Buried deep in the $1.9 trillion coronavirus relief package signed by President Joe Biden on Thursday, March 11, is a provision to provide a $3.5 billion giveaway to Bill Gates’ Global Fund to Fight AIDS, Tuberculosis and Malaria.
The organization, simply known as the Global Fund, is an international financing and partnership organization with Gates being one of the first donors to provide seed money.
“I believe this is – and most people I think do as well – this historic legislation is about rebuilding the backbone of this country and giving people in this nation, working people, the middle-class folks, people who built the country, a fighting chance,” Biden said as he signed the bill exactly a year after the World Health Organization (WHO) declared a pandemic.
With a net worth of $126 billion, Gates doesn’t fit the profile of a middle-class folk.
The provision found on page 613 of the package stated: “$3,750,000,000 to be made available to the Department of State to support programs for the prevention, treatment and control of HIV/AIDS in order to prevent, prepare for and respond to coronavirus, including to mitigate the impact on such programs, of which not less than $3,500,000,000 shall be for a United States contribution to the Global Fund to Fight AIDS, Tuberculosis and Malaria.”
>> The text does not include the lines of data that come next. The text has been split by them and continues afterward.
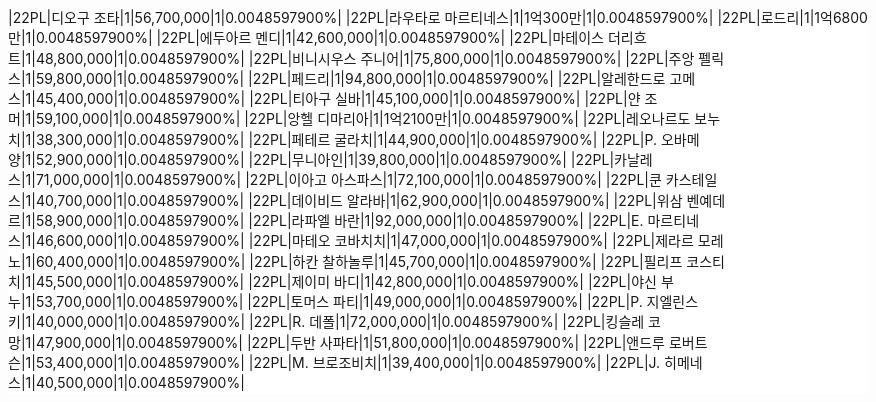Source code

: |22PL|디오구 조타|1|56,700,000|1|0.0048597900%|
|22PL|라우타로 마르티네스|1|1억300만|1|0.0048597900%|
|22PL|로드리|1|1억6800만|1|0.0048597900%|
|22PL|에두아르 멘디|1|42,600,000|1|0.0048597900%|
|22PL|마테이스 더리흐트|1|48,800,000|1|0.0048597900%|
|22PL|비니시우스 주니어|1|75,800,000|1|0.0048597900%|
|22PL|주앙 펠릭스|1|59,800,000|1|0.0048597900%|
|22PL|페드리|1|94,800,000|1|0.0048597900%|
|22PL|알레한드로 고메스|1|45,400,000|1|0.0048597900%|
|22PL|티아구 실바|1|45,100,000|1|0.0048597900%|
|22PL|얀 조머|1|59,100,000|1|0.0048597900%|
|22PL|앙헬 디마리아|1|1억2100만|1|0.0048597900%|
|22PL|레오나르도 보누치|1|38,300,000|1|0.0048597900%|
|22PL|페테르 굴라치|1|44,900,000|1|0.0048597900%|
|22PL|P. 오바메양|1|52,900,000|1|0.0048597900%|
|22PL|무니아인|1|39,800,000|1|0.0048597900%|
|22PL|카날레스|1|71,000,000|1|0.0048597900%|
|22PL|이아고 아스파스|1|72,100,000|1|0.0048597900%|
|22PL|쿤 카스테일스|1|40,700,000|1|0.0048597900%|
|22PL|데이비드 알라바|1|62,900,000|1|0.0048597900%|
|22PL|위삼 벤예데르|1|58,900,000|1|0.0048597900%|
|22PL|라파엘 바란|1|92,000,000|1|0.0048597900%|
|22PL|E. 마르티네스|1|46,600,000|1|0.0048597900%|
|22PL|마테오 코바치치|1|47,000,000|1|0.0048597900%|
|22PL|제라르 모레노|1|60,400,000|1|0.0048597900%|
|22PL|하칸 찰하놀루|1|45,700,000|1|0.0048597900%|
|22PL|필리프 코스티치|1|45,500,000|1|0.0048597900%|
|22PL|제이미 바디|1|42,800,000|1|0.0048597900%|
|22PL|야신 부누|1|53,700,000|1|0.0048597900%|
|22PL|토머스 파티|1|49,000,000|1|0.0048597900%|
|22PL|P. 지엘린스키|1|40,000,000|1|0.0048597900%|
|22PL|R. 데폴|1|72,000,000|1|0.0048597900%|
|22PL|킹슬레 코망|1|47,900,000|1|0.0048597900%|
|22PL|두반 사파타|1|51,800,000|1|0.0048597900%|
|22PL|앤드루 로버트슨|1|53,400,000|1|0.0048597900%|
|22PL|M. 브로조비치|1|39,400,000|1|0.0048597900%|
|22PL|J. 히메네스|1|40,500,000|1|0.0048597900%|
Critics may point out that most of the Global Fund’s projects are international, which defeats the purpose of the package known as the American Rescue Plan.
Of the bill’s nearly $1.9 trillion in stimulus relief spending, up to $20 billion goes to vaccine distribution and vaccine-related efforts. The bill includes $170 billion for schools, $100 billion for public health and $350 billion for state and local government aid.
It also includes $1,400 checks for Americans making under $80,000 per year and couples earning less than $160,000.
Expanded and extended unemployment insurance under the legislation will last through Sept. 6, with unemployed workers receiving an extra $300 a week in federal benefits. The bill includes a provision that makes the first $10,200 in unemployment benefits nontaxable for households making up to $150,000.
“Total spending directly on COVID-19’s health impacts ranges from $100 billion to $160 billion,” said Jon Greenberg, senior correspondent of fact-checking website PolitiFact. “At the high end, direct COVID-19 spending represents about 8.5 percent of the bill’s $1.9 trillion cost.”
The legislation passed the House of Representatives on Wednesday, March 10, by 220-211 vote after the Senate approved it over the weekend. No Republicans in the House or the Senate supported the package.
Gates has a nose for money
During an appearance at the Yahoo Finance All Markets Summit in October last year, Gates made a prediction.
He said the coronavirus stimulus negotiations would be the “the best opportunity” to get funding approved to help the poorest people in the world get vaccinated.
“The people in the Congress who support these things have decided that [the stimulus bill] is the most likely way for something to get done,” Gates said.
At that time, Gates was trying to secure more funding for a group called GAVI Alliance, a global health partnership of public and private sector organizations promoting “immunization for all.”
The group said it already has deals in place for nearly two billion doses of a COVID-19 vaccine. The Bill & Melinda Gates Foundation is a “core partner” in the group, but the majority of its funding comes directly from nations around the world.
Gates said an additional U.S. contribution would be “in alignment with the country’s past history of being very generous and playing the leadership role in global health.” In a separate interview last year with Yahoo Finance, Melinda Gates discussed the effort to get more funding for GAVI, saying it has a whole distribution system in place to get the vaccine out.
The power couple got their wish.
As part of the announcement for the $900 billion coronavirus relief package in December last year, House Speaker Nancy Pelosi and then-Senate Minority Leader Chuck Schumer touted “an additional $3.36 billion for a total of $4 billion for GAVI, the international vaccine alliance.”
With $4 billion already secured for GAVI and another $3.5 billion on the way for the Global Fund, Gates has successfully lobbied to get a $7.5 billion donation from American tax payers in less than three months during the pandemic. That amount would have been enough to provide one million unemployed Americans with $300 weekly federal benefits for 25 weeks.